In response to a Q&A question about whether the skill might be optimizing for something other than the human-AI interaction, Klingen said the team tests the feel of using it themselves. The desired experience is not merely a code generator. It should feel like an expert user guiding someone who says “I need evals” but does not yet know what kind of evaluation their application requires. The skill should ask what problem the user is worried about and steer them toward application-specific evaluation rather than generic categories such as a hallucination eval.

Making the skill the default path raises lifecycle and distribution risks

Klingen said Langfuse advertises the skill across its documentation as a way to get started. The instruction shown in the talk was to ask a coding agent to install the Langfuse AI skill from github.com/langfuse/skills and use it to add tracing to the application following best practices.

His explanation was blunt: many users do not want to read documentation. They want to tell an agent, “just add it.” Klingen said the skill is “the primary way of how things get done,” which makes the open lifecycle questions more consequential. If the skill becomes the advertised route into Langfuse, then stale installed copies, unclear discovery, and weak upgrade paths shape the default user experience.

The roadmap he sketched extends beyond first-time tracing setup. Users already use the skill to get started, and Klingen said Langfuse also sees it helping automate parts of the evaluation lifecycle: creating an LLM-as-a-judge aligned with user preferences, analyzing a hundred pieces of user feedback to find common patterns, and fetching or modifying Langfuse resources through the CLI. Work that previously required humans to operate the UI can increasingly be delegated to coding agents.

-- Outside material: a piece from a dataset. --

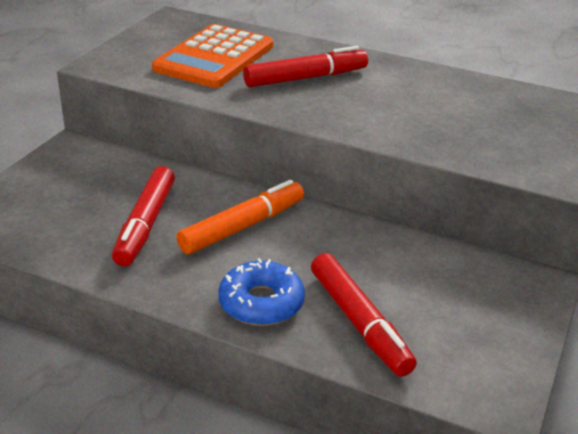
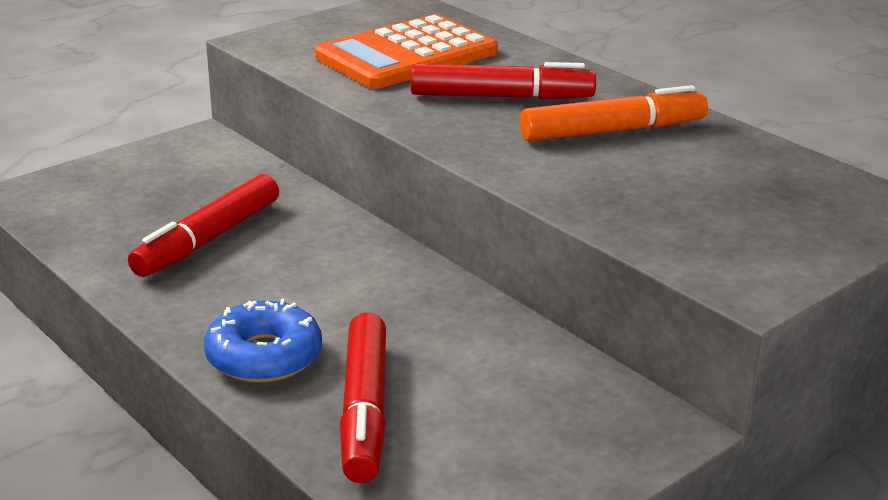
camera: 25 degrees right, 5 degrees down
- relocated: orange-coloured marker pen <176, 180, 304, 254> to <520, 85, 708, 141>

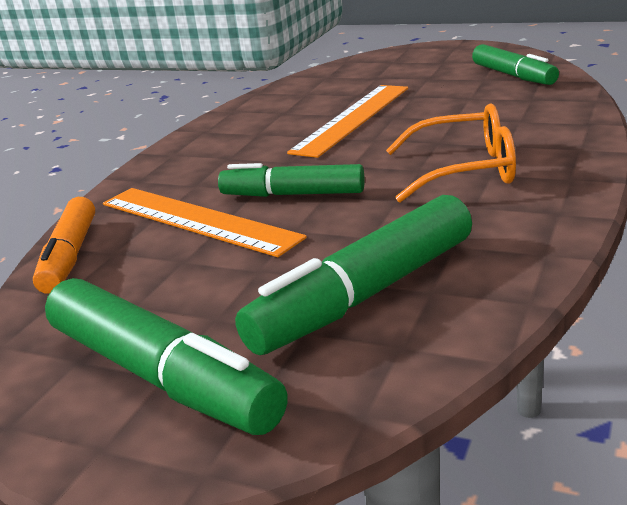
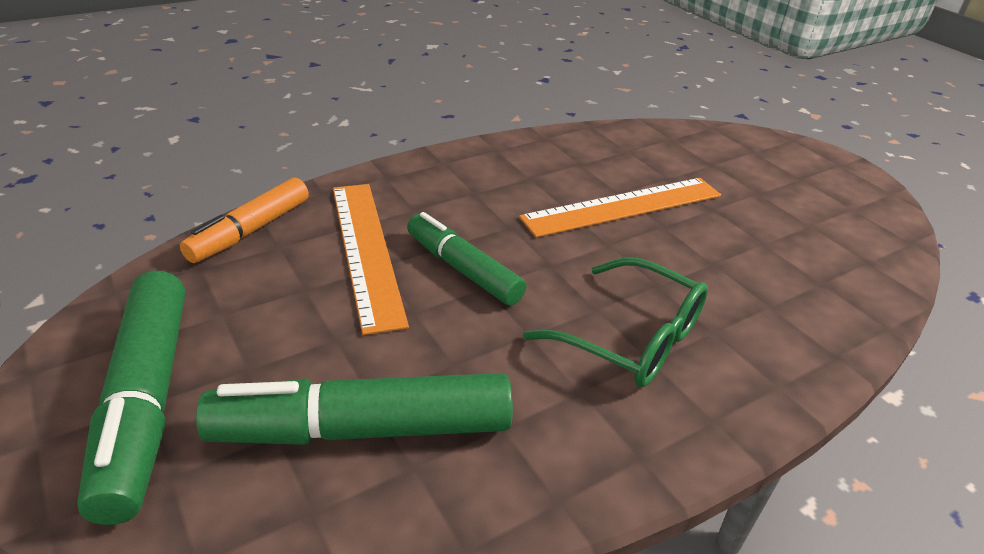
camera: 30 degrees right, 10 degrees up
- missing: emerald marker pen <472, 44, 559, 85>
- colour: orange-coloured spectacles <386, 103, 516, 202> to emerald spectacles <523, 258, 708, 387>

Klingen described three layers of future work: automate more through skills, bring more of that automation into the product, and eventually have an orchestration agent that performs work the Langfuse team currently does manually. The unresolved issues are not only technical implementation details. They include skill upgrade lifecycle, discovery and distribution, and how humans and agents should collaborate to define target functions that reward the behavior teams actually want.